Le premier ouvrage imprimé, en latin, traitant de cryptographie est: «Polygraphiae libri sex, Ioannis Trithemii abbatis Peapolitani, quondam Spanheimensis, ad Maximilianum Ceasarem» (Polygraphie en six livres, par Jean Trithème, abbé à Würzburg, précédemment à Spanheim, dédiée à l'empereur Maximilien). L'impression fut achevée en juillet 1518 par Johannes Haselberg et l'ouvrage fut réimprimé en 1550, 1571, 1600 et 1613. Une traduction française (annotée et considérablement modifiée) due à Gabriel de Collange parut en 1561 et fut réimprimée en 1625. Le premier des six livres contient 384 colonnes de mots latins, deux colonnes par page.

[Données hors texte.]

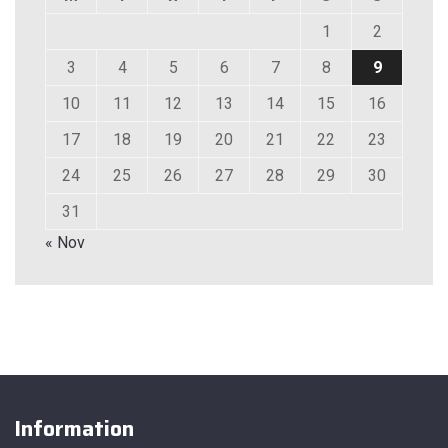
1
2
3
4
5
6
7
8
9
10
11
12
13
14
15
16
17
18
19
20
21
22
23
24
25
26
27
28
29
30
31
« Nov
Information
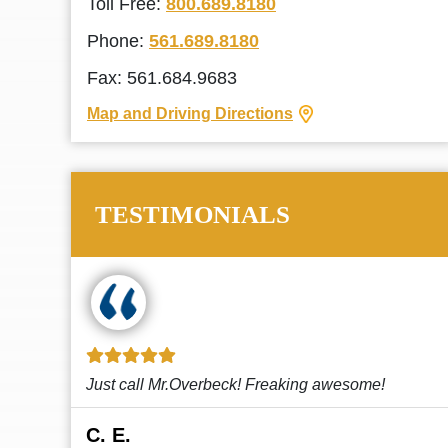
Toll Free:
800.689.8180
Phone:
561.689.8180
Fax: 561.684.9683
Map and Driving Directions
TESTIMONIALS
!
This law firm cares and it shows! They’re
attentive and thorough. Every time I...
Read More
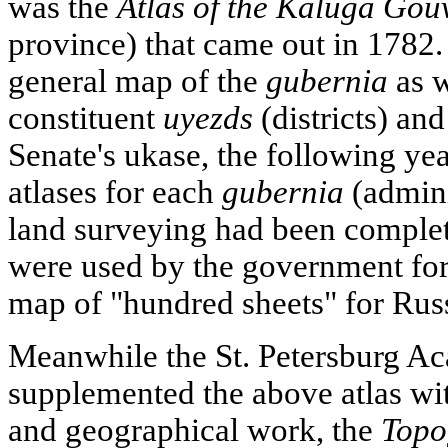
was the
Atlas of the Kaluga Go
province) that came out in 1782.
general map of the
gubernia
as w
constituent
uyezds
(districts) an
Senate's ukase, the following y
atlases for each
gubernia
(admini
land surveying had been complet
were used by the government for 
map of "hundred sheets" for Russ
Meanwhile the St. Petersburg A
supplemented the above atlas w
and geographical work, the
Topo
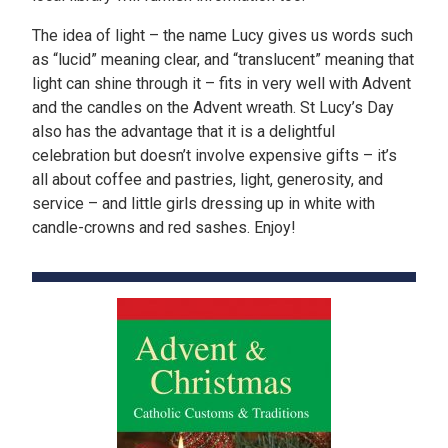
The idea of light – the name Lucy gives us words such
as “lucid” meaning clear, and “translucent” meaning that
light can shine through it – fits in very well with Advent
and the candles on the Advent wreath. St Lucy’s Day
also has the advantage that it is a delightful
celebration but doesn’t involve expensive gifts – it’s
all about coffee and pastries, light, generosity, and
service – and little girls dressing up in white with
candle-crowns and red sashes. Enjoy!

Chaque mot représente une lettre de l'alphabet. Voici une page:

En prenant les mots représentant les lettres d'un message secret, il est possible de construire des passages qui ressemblent à d'innocentes prières.
Par exemple, chiffrer le mot "code" donnera la phrase latine Conditor Imperator Opifex Dominus. Ces sont les fameuses litanies de Trithème.